You see, Mrs. Baker wasn’t just any old woman in my old neighborhood. In fact, many of us didn’t think of her as a woman at all. She was more of a landmark, someone who had been there even before our parents, and would continue to exist long after all us little birdies had flown the nest. And, for as long as she’d been alive, she had owned a shabby little shack with peeling paint and squeaky shutters at the tail end of Willow Street.

For most of us still alive in the neighborhood, she had existed for all of eternity. She wasn’t born, and she wouldn’t die. She just… was.

Of course, logic tells us that even Mrs. Baker came from somewhere. I was told that she immigrated to our little town from France. Her first name was Camille, although nobody could ever pronounce it right. Her husband, an American whose first name has long been forgotten, brought her over after a whirlwind romance in Paris. He had died early, leaving her alone, childless.

All by herself, in the house on Willow Street.

By all accounts, Mrs. Baker was unremarkable. She was kind and friendly, in as much as social protocol demanded. She liked to sit on her front porch, surveying the unkempt grass as she embroidered yellowing hand towels. She had a cat that very well may have been as old as herself – he had gray fur and all the neighborhood kids called him Fluffy, as we were fairly unoriginal children. The only thing that set Mrs. Baker apart from the other residents was her apparent immunity to life and death – in all the time I lived there, I never saw her age, I never saw her change.

But that’s not why I remember Mrs. Baker now.

Mrs. Baker didn’t talk to the kids in our neighborhood very much. I always had the feeling that she disliked children. I had spoken with her a few times because my mom had dragged me to her house – my mom had a fascination with embroidery and spent a few afternoons sitting in Mrs. Baker’s musty old living room, taking lessons from the old crone. I didn’t mind Mrs. Baker, because she always gave me chocolate chip cookies and let me play with Fluffy. Since she never really talked to me, however, I assumed that she wasn’t very fond of me.

That assumption was challenged one foggy morning in early April.

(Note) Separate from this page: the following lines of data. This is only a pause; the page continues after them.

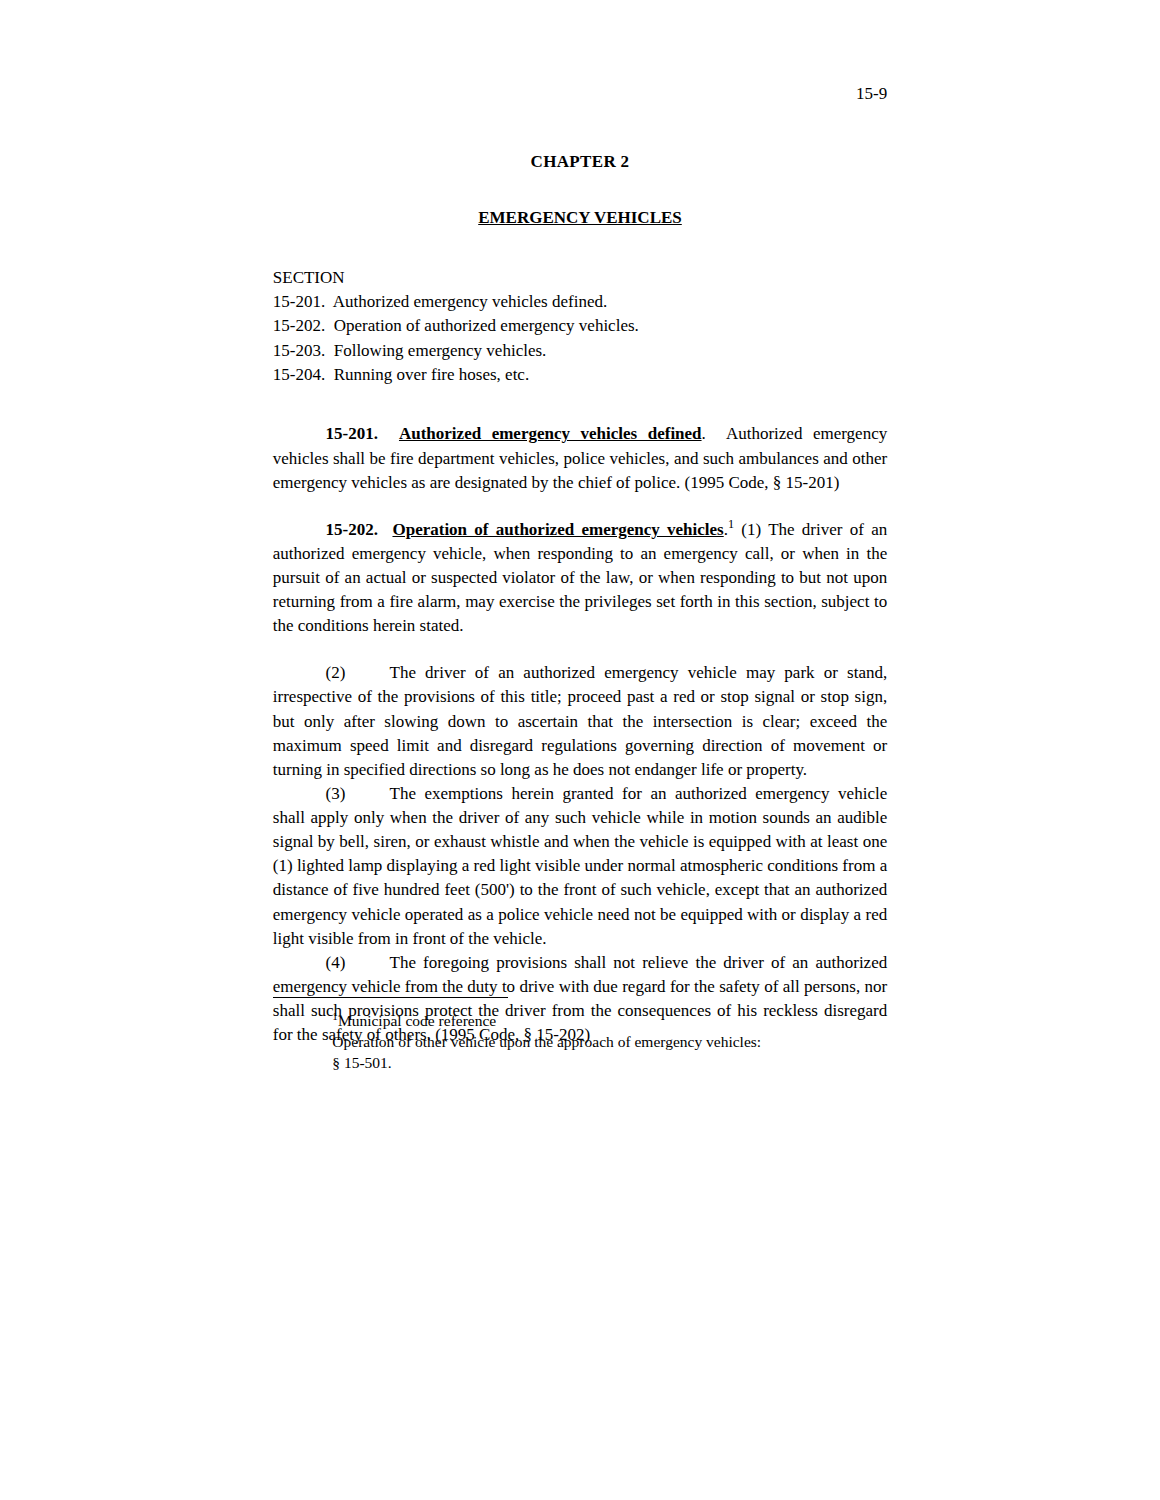15-9
CHAPTER 2
EMERGENCY VEHICLES
SECTION
15-201. Authorized emergency vehicles defined.
15-202. Operation of authorized emergency vehicles.
15-203. Following emergency vehicles.
15-204. Running over fire hoses, etc.
15-201. Authorized emergency vehicles defined. Authorized emergency vehicles shall be fire department vehicles, police vehicles, and such ambulances and other emergency vehicles as are designated by the chief of police. (1995 Code, § 15-201)
15-202. Operation of authorized emergency vehicles.1 (1) The driver of an authorized emergency vehicle, when responding to an emergency call, or when in the pursuit of an actual or suspected violator of the law, or when responding to but not upon returning from a fire alarm, may exercise the privileges set forth in this section, subject to the conditions herein stated.
(2) The driver of an authorized emergency vehicle may park or stand, irrespective of the provisions of this title; proceed past a red or stop signal or stop sign, but only after slowing down to ascertain that the intersection is clear; exceed the maximum speed limit and disregard regulations governing direction of movement or turning in specified directions so long as he does not endanger life or property.
(3) The exemptions herein granted for an authorized emergency vehicle shall apply only when the driver of any such vehicle while in motion sounds an audible signal by bell, siren, or exhaust whistle and when the vehicle is equipped with at least one (1) lighted lamp displaying a red light visible under normal atmospheric conditions from a distance of five hundred feet (500') to the front of such vehicle, except that an authorized emergency vehicle operated as a police vehicle need not be equipped with or display a red light visible from in front of the vehicle.
(4) The foregoing provisions shall not relieve the driver of an authorized emergency vehicle from the duty to drive with due regard for the safety of all persons, nor shall such provisions protect the driver from the consequences of his reckless disregard for the safety of others. (1995 Code, § 15-202)
1Municipal code reference
Operation of other vehicle upon the approach of emergency vehicles:
§ 15-501.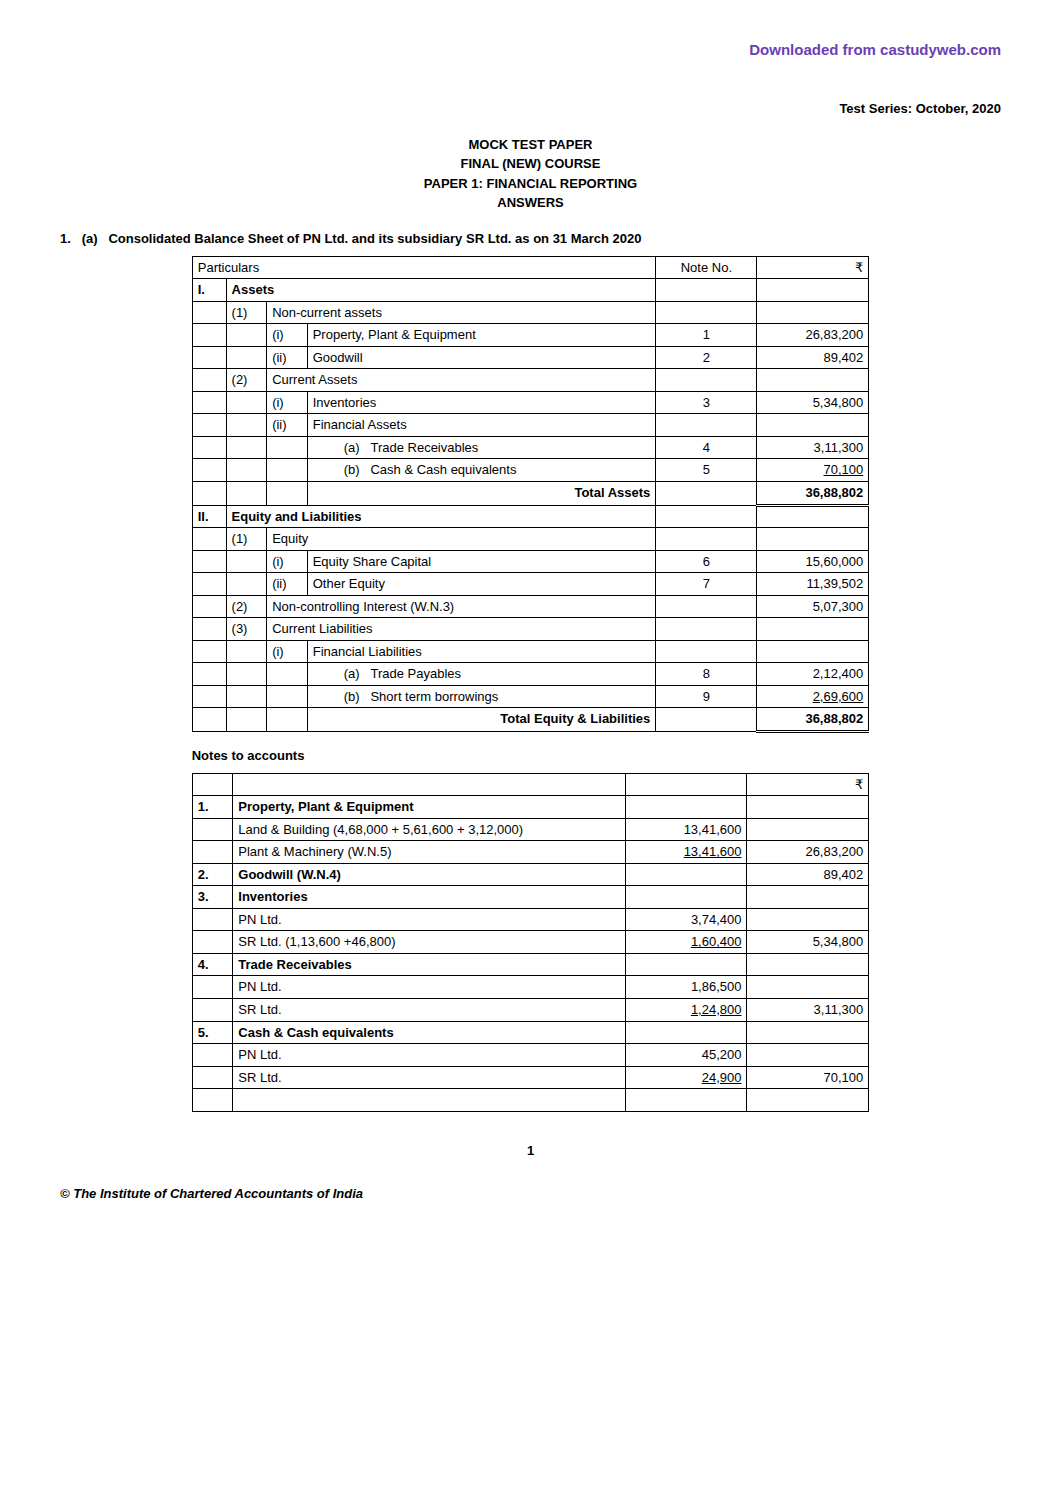Downloaded from castudyweb.com
Test Series: October, 2020
MOCK TEST PAPER
FINAL (NEW) COURSE
PAPER 1: FINANCIAL REPORTING
ANSWERS
1. (a) Consolidated Balance Sheet of PN Ltd. and its subsidiary SR Ltd. as on 31 March 2020
| Particulars | Note No. | ₹ |
| I. | Assets | | |
| | (1) | Non-current assets | | |
| | | (i) | Property, Plant & Equipment | 1 | 26,83,200 |
| | | (ii) | Goodwill | 2 | 89,402 |
| | (2) | Current Assets | | |
| | | (i) | Inventories | 3 | 5,34,800 |
| | | (ii) | Financial Assets | | |
| | | | (a) Trade Receivables | 4 | 3,11,300 |
| | | | (b) Cash & Cash equivalents | 5 | 70,100 |
| | | | Total Assets | | 36,88,802 |
| II. | Equity and Liabilities | | |
| | (1) | Equity | | |
| | | (i) | Equity Share Capital | 6 | 15,60,000 |
| | | (ii) | Other Equity | 7 | 11,39,502 |
| | (2) | Non-controlling Interest (W.N.3) | | 5,07,300 |
| | (3) | Current Liabilities | | |
| | | (i) | Financial Liabilities | | |
| | | | (a) Trade Payables | 8 | 2,12,400 |
| | | | (b) Short term borrowings | 9 | 2,69,600 |
| | | | Total Equity & Liabilities | | 36,88,802 |
Notes to accounts
| | | | ₹ |
| 1. | Property, Plant & Equipment | | |
| | Land & Building (4,68,000 + 5,61,600 + 3,12,000) | 13,41,600 | |
| | Plant & Machinery (W.N.5) | 13,41,600 | 26,83,200 |
| 2. | Goodwill (W.N.4) | | 89,402 |
| 3. | Inventories | | |
| | PN Ltd. | 3,74,400 | |
| | SR Ltd. (1,13,600 +46,800) | 1,60,400 | 5,34,800 |
| 4. | Trade Receivables | | |
| | PN Ltd. | 1,86,500 | |
| | SR Ltd. | 1,24,800 | 3,11,300 |
| 5. | Cash & Cash equivalents | | |
| | PN Ltd. | 45,200 | |
| | SR Ltd. | 24,900 | 70,100 |
1
© The Institute of Chartered Accountants of India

School was out for some kind of break, so I had naturally risen before the crack of dawn to get the most out of my few free days. I’d driven my mom insane in a matter of minutes and she’d sent me to play outside before she was forced to slaughter me where I stood (her words, not mine).

I was playing with some action figures when I saw Mrs. Baker standing outside her house, watching me.

Of course, she lived all the way at the end of the street, a good four houses away from me, so I couldn’t really tell if she was looking at me or not. Except that I could feel her eyes on me. Like she was trying to call out to me with something other than her voice. And she succeeded, because I was so intrigued that I found myself standing up from the damp grass and taking a tentative step down the street.